- Provided text
┄┄┄┄┄┄┄┄┄┄┄┄┄┄┄┄┄┄┄┄
Programming Language Exercises

These exercises are intended to recap some of the topics covered in the previous sections (e.g. importing data, plotting data, simple statistics). These exercises are not specific to any particular language - you should attempt these in your choice of language.

The data required for the exercises are available in the repo here. Solutions are provided in MATLAB (exercises.mlx here), and other languages coming soon.

Importing and Manipulating Data

  • Import the data from 2-subjects.csv as an array, matrix or equivalent
    • Note that each value is separated by commas
    • The final result should be a 164 x 82 matrix:
  • Separate that data into 2 variables (which are square matrices). The first variable should be called subj1 and should contain the data from the first 82 rows. The next variable should be called subj2 and should contain the data from the next 82 rows.
┄┄┄┄┄┄┄┄┄┄┄┄┄┄┄┄┄┄┄┄
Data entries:
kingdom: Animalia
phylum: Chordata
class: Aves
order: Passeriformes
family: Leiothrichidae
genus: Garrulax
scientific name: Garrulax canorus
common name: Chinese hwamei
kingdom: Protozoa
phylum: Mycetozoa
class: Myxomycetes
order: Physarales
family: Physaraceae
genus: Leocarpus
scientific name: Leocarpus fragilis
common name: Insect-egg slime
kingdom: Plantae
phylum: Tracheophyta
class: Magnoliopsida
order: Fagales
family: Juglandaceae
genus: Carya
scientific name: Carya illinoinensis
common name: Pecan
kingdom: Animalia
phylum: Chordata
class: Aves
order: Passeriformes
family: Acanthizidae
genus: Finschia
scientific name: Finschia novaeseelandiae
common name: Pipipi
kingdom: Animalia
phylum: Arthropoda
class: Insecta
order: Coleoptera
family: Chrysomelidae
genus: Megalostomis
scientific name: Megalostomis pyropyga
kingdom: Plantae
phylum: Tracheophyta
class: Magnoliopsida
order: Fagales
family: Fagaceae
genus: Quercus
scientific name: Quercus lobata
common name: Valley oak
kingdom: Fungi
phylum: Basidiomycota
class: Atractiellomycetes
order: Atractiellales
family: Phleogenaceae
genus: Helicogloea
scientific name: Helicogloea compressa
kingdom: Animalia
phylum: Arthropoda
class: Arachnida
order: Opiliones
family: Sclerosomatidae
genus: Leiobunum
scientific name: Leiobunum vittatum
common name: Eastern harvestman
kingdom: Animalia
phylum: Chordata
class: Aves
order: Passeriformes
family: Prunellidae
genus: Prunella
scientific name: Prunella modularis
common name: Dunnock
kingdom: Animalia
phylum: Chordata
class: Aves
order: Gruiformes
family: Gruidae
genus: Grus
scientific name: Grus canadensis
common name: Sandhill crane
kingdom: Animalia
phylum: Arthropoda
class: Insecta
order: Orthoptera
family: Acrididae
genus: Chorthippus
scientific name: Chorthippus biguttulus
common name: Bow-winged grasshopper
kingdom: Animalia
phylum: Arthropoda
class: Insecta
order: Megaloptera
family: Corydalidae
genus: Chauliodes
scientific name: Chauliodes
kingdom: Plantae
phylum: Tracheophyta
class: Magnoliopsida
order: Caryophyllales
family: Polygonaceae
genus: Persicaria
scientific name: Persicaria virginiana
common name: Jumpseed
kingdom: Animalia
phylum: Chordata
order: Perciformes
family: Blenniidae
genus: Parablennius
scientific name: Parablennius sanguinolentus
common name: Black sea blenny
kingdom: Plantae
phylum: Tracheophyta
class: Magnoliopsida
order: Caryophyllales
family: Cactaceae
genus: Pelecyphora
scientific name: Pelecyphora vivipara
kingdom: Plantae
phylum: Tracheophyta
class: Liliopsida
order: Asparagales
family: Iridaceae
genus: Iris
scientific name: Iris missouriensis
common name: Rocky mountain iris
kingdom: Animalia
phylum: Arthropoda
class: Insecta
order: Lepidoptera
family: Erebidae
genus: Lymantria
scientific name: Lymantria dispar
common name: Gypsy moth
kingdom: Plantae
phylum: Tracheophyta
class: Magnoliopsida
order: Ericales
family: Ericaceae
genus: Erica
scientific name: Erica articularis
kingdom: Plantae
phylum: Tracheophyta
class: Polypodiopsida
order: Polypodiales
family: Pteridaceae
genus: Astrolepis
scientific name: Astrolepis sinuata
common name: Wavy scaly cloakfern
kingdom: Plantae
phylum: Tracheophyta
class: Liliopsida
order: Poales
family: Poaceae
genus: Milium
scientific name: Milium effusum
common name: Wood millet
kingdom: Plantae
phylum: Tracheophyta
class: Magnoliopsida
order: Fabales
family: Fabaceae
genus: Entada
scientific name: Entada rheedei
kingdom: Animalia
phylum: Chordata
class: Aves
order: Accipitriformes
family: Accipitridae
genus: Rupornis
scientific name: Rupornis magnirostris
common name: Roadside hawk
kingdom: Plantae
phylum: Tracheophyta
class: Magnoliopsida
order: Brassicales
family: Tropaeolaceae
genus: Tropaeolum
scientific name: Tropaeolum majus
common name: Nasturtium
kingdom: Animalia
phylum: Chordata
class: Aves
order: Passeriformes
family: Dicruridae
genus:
┄┄┄┄┄┄┄┄┄┄┄┄┄┄┄┄┄┄┄┄
- Aim of the exercise
In the programming exercises text, duplicate the passage starting at "These exercises are intended" and ending at "choice of language.".

- Response
These exercises are intended to recap some of the topics covered in the previous sections (e.g. importing data, plotting data, simple statistics). These exercises are not specific to any particular language - you should attempt these in your choice of language.